José Boto: Há duas coisas que temos de perceber. Ao contrário dos outros desportos, o futebol deve ser o único em que podes perder mesmo tendo maior percentagem de posse de bola. Isso tem a ver com a imprevisibilidade do futebol, justificada pelo facto de ser jogado com os pés. As ações dos jogadores nunca são iguais por mais parecidas que sejam. São influenciadas até por fatores externos ao jogo.  Pergunto-te uma coisa: um passe de risco que rompe linhas feito um Benfica-FC Porto com 60 mil pessoas ao minuto 85, com a tua equipa a perder ou empatada, tem o mesmo valor do que um passe feito no campo do Real Massamá com 200 pessoas na bancada?

Não. Há fatores externos que podem condicionar a ação.
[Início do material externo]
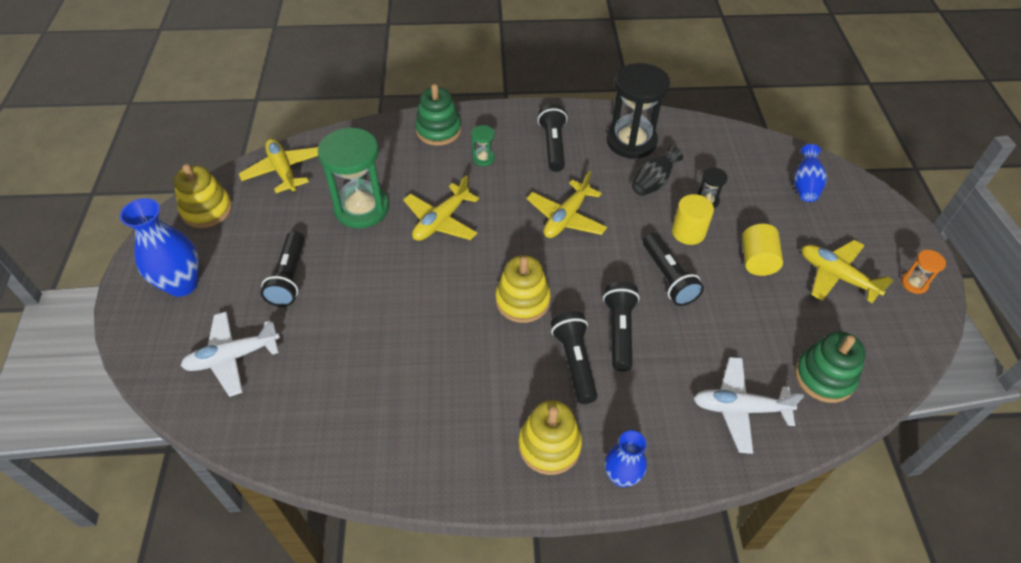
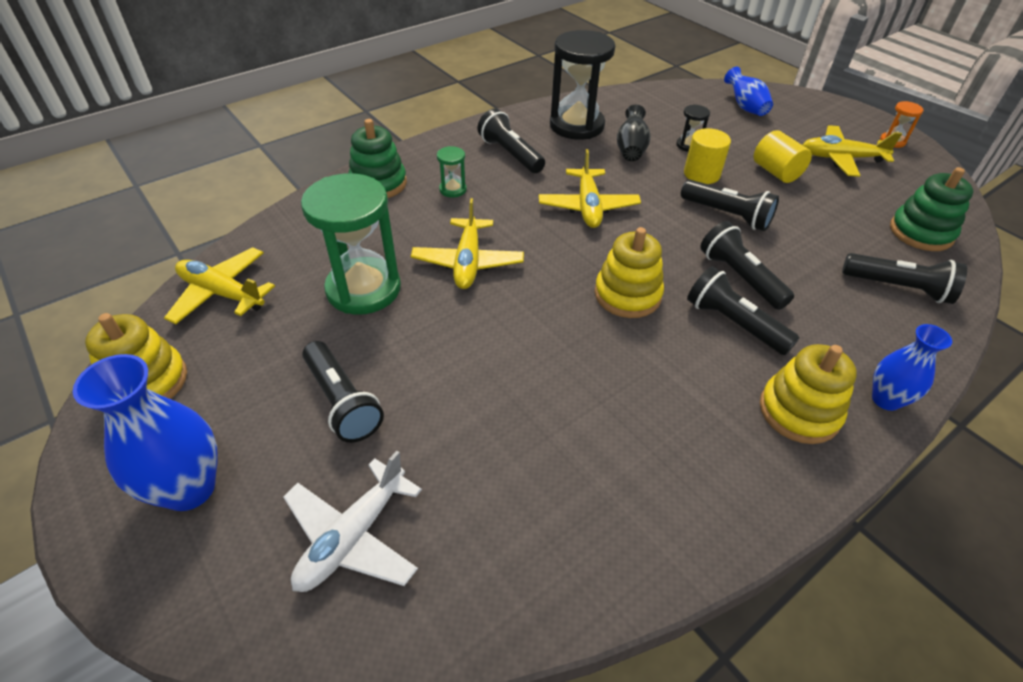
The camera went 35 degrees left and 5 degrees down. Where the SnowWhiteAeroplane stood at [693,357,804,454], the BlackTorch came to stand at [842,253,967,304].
José Boto: Como é óbvio. Tens de perceber os números e olhá-los com cuidado. O Shakhtar está no top5 do Observatório do Futebol em quase todos os aspetos ofensivos. É bom, diz muito da forma como jogamos, mas é preciso ter atenção ao tipo de liga onde estamos. Nesta fase temos aproveitado para conseguir uma base de dados de treinadores que tenham um estilo de jogo parecido com o nosso. É impossível visualizares todo o mundo de treinadores. Começámos com um trabalho estatístico e o primeiro indicador foi equipas com mais de 55 por cento de posse de bola. Apareceram-me treinadores que eu pensei: 'Este?'. Isso ocorre porque estão inseridos em ligas muito fracas e estão em clubes de topo dessas mesmas ligas. Os números visto no futebol sem sensibilidade humana dizem-te coisas como esta: estás a ver o penálti que o Messi passou ao lado e o Suárez marcou? Na estatística apareceu que o Messi falhou o penálti. É um exemplo extremo mas ajuda a explicar. Desprezar os números? Não, podem fazer-me olhar com outra sensibilidade. Mas há outra questão.

Qual?

José Boto: Quando trabalhas com potencial, às vezes os números são falsos. Usas os números para veres o que se vai passar mais à frente. Vou dar o exemplo da pandemia que estamos a enfrentar: segundo algumas projeções, já nem estávamos aqui a conversar. É complicado usar números para fazeres projeções em qualquer área. Existem inúmeros fatores que te levam a corrigir o cálculo. Por exemplo, compras um lateral e os números dizem-te que ele tem 30 por cento de percentagem de cruzamento, o que é baixo. Depois observas e vês que ele não cruza bem por vários motivos ou então dizes: 'Este gajo nas mãos do Paulo Fonseca vai melhorar este aspeto'. Isso influencia muito as tuas decisões. Se atentares só aos números, vais tomar decisões que em futuramente podem não se revelar as melhores.